Sebaliknya, kalau Menteri memilih dan mengangkat calon yang kalah, akan terluka psikologis calon yang menang dan para pendukungnya. Untuk apa mereka sebelumnya berjuang, kalau akhirnya di tingkat Menteri akan berakhir kalah. Hal Ini dapat dikatakan sebagai pembunuhan demokrasi di dunia perguruan tinggi. Ini justru akan mempertajam konflik di kalangan elemen kampus dan menyuburkan aroma dendam.
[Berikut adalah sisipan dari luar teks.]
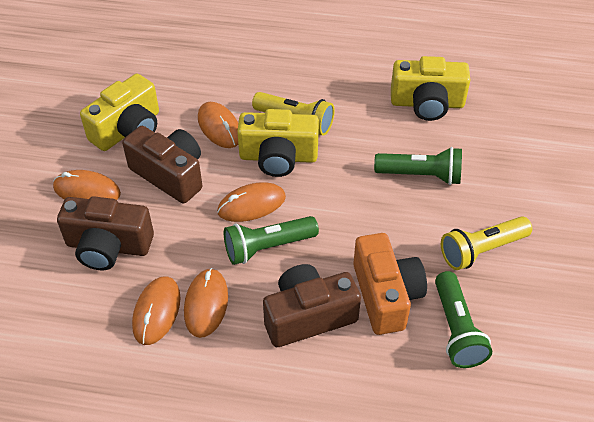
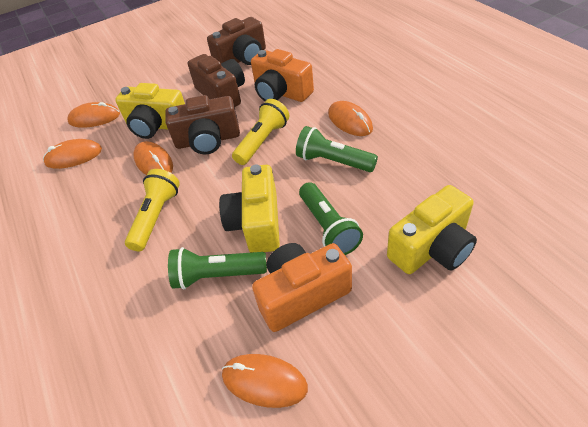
orange camera: [353,233,427,335] = 1 -> [251,49,314,102] [252,243,352,332] = 2

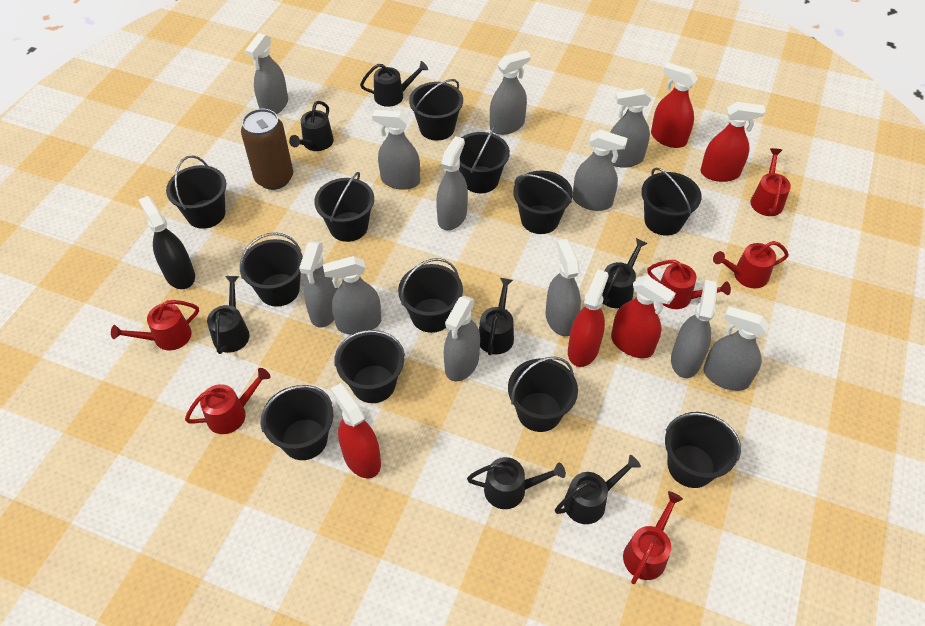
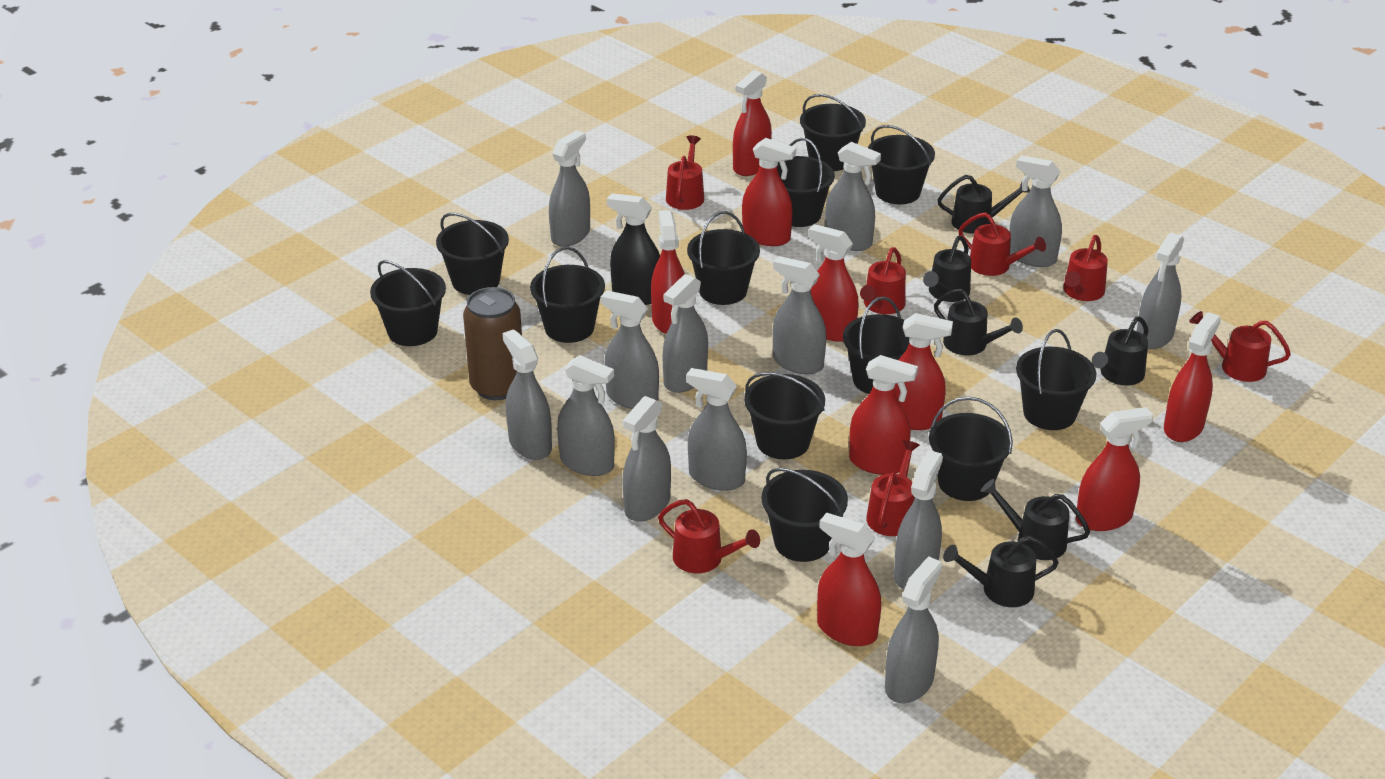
black watering can: [207,276,250,354] [289,101,334,151] [360,61,428,107] [467,457,566,509] [479,278,514,355] [555,455,641,524] [602,238,648,308] = 7 -> [923,236,971,302] [934,289,1023,356] [937,175,1030,234] [943,536,1059,607] [981,479,1090,560] [1092,317,1149,386] = 6
grey spray bottle: [245,33,288,114] [299,241,338,328] [323,256,381,335] [372,110,420,190] [436,136,468,230] [444,296,480,381] [490,50,531,135] [545,239,581,336] [573,129,628,211] [609,88,651,168] [671,280,718,378] [703,306,769,391] = 12 -> [503,329,552,460] [549,130,590,247] [557,355,615,476] [600,290,659,409] [623,396,671,522] [663,274,708,393] [686,368,747,491] [773,256,826,374] [825,142,881,251] [885,556,942,703] [894,450,943,590] [1009,156,1062,267] [1137,233,1184,349] = 13
red spray bottle: [331,383,381,479] [568,269,609,367] [611,276,676,358] [651,63,698,148] [700,102,765,182] = 5 -> [651,210,685,334] [733,70,772,176] [742,138,796,246] [808,224,859,342] [817,513,881,646] [849,355,918,475] [894,313,953,430] [1076,407,1153,531] [1164,312,1221,442] = 9
red watering can: [111,300,199,350] [185,368,271,434] [623,491,683,584] [647,260,731,309] [713,241,789,288] [751,148,791,216] = 6 -> [658,499,760,573] [666,135,704,210] [860,247,906,314] [866,440,919,536] [958,212,1046,276] [1063,235,1108,301] [1190,311,1291,382] = 7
Alasan bahwa akan terjadi kubu-kubuan kalau pemilihan diserahkan ke Senat/MWA juga tidak sepenuhnya tepat.
Argumen ini sudah mempersepsikan bahwa para orang-orang berilmu di perguruan tinggi sama dengan politisi yang bertarung hidup-mati untuk memperoleh posisi-posisi politik strategis. Orang-orang perguruan tinggi adalah mereka yang terhormat yang lebih mengedepankan etika akademik dan kesantunan daripada kepentingan politik.
Saya yakin mereka masih dapat menjaga integritas moral, karena mereka mengedepankan kepentingan bersama perguruan tinggi. Tidak jarang pimpinan perguruan tinggi terpilih menjadikan saingannya sebagai wakilnya untuk membantu memajukan perguruan tingi tersebut. Dalam suatu kasus, beberapa tahun lalu, seorang pemimpin terpilih fakultas di sebuah perguruan tinggi negeri justu mengajukan pesaingnya sebagai wakilnya dalam bidang akademik. Bahkan pesaingnya yang lain diusulkannya kepada pimpinan perguruan tinggi untuk menjadi wakil rektor. Ini artinya bahwa dunia kampus sebenarnya masih bisa steril dari kepentingan-kepentingan politik.